§ **Фрагмент страницы**

Нельзя не отметить, что в отсутствие прямого упоминания о названных правовых конструкциях их использование в договорах, заключаемых по российскому праву, было вполне допустимо и ранее, исходя из принципа свободы договора. При этом российское законодательство и до реформы содержало нормы, позволяющие достигать тех же целей, но с помощью иных средств, свойственных континентальному праву. Так, сторона в случае недостоверности предоставленной контрагентом информации, на которую она полагалась при заключении договора, может оспорить его как сделку, совершенную под влиянием обмана или существенного заблуждения (ст. 179 и 178 ГК), либо воспользоваться способами защиты, которые содержатся в нормах об отдельных видах договоров, например в нормах о договоре купли-продажи (ст. 460 и 461, 469 и 475), о договоре страхования (ст. 944). Кроме того, в ГК теперь появились и нормы об обязанности возместить убытки, причиненные предоставлением недостоверной информации в ходе переговоров о заключении договора. Это дает критикам повод говорить об избыточности заимствования института заверений из англо-американского права.
Однако, на мой взгляд, следует видеть только позитив в том, что у потерпевшей от обмана или введения в заблуждение стороны договора появляется возможность выбора наиболее удобного из целого спектра способов защиты гражданских прав. Наличие еще одного такого способа защиты будет способствовать улучшению инвестиционного климата в стране и в целом оздоровлению имущественного оборота, ведь воспользоваться им, исходя из содержания ст. 431.2 ГК, смогут не только предприниматели, но и обычные граждане.
Важно и то, что в ГК появились новые правила, которые позволят слабой стороне защититься от навязанных ей сильной стороной несправедливых условий договора (кстати, в качестве таковых могут оказаться условия и о возмещении потерь, и о плате за односторонний отказ от договора). Вместо нормы п. 3 ст. 428 ГК в ранее действующей редакции, которая фактически блокировала применение правил данной статьи для защиты слабой стороны договора присоединения, заключенного между предпринимателями, в эту статью включена норма о том, что эти правила подлежат применению во всех случаях, когда условия договора определены одной из сторон, а другая сторона в силу явного неравенства переговорных возможностей поставлена в положение, существенно затрудняющее согласование иного содержания отдельных условий договора.
Кроме того, ст. 428 ГК дополнена правилом о том, что в случае изменения или расторжения договора судом по требованию присоединившейся к договору стороны договор считается действовавшим в измененной редакции либо, соответственно, не действовавшим с момента его заключения. Это позволит слабой стороне, которой были навязаны несправедливые условия договора, не только освободиться от них на будущее время, но и избежать негативного эффекта от применения их к отношениям, возникшим до вступления в силу решения суда об изменении или расторжении договора.
Указанные нововведения направлены на последовательное проведение в правовую жизнь принципа добросовестности и достижение баланса интересов участников гражданско-правовых отношений и заслуживают безусловной поддержки.

§ **Исходные данные**
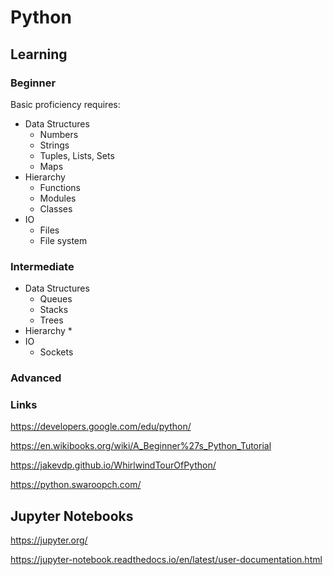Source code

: # Python


## Learning

### Beginner

Basic proficiency requires:

  * Data Structures
    * Numbers
    * Strings
    * Tuples, Lists, Sets
    * Maps
  * Hierarchy
    * Functions
    * Modules
    * Classes
  * IO
    * Files
    * File system


### Intermediate

  * Data Structures
    * Queues
    * Stacks
    * Trees
  * Hierarchy
    * 
  * IO
    * Sockets

### Advanced


### Links

https://developers.google.com/edu/python/

https://en.wikibooks.org/wiki/A_Beginner%27s_Python_Tutorial

https://jakevdp.github.io/WhirlwindTourOfPython/

https://python.swaroopch.com/


## Jupyter Notebooks

https://jupyter.org/

https://jupyter-notebook.readthedocs.io/en/latest/user-documentation.html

§ **Ваша задача**
Кто, согласно фрагменту страницы, сможет воспользоваться новым способом защиты, исходя из содержания ст. 431.2 ГК? Записи получены из другого источника.

§ **Поле ответа**
Не только предприниматели, но и обычные граждане.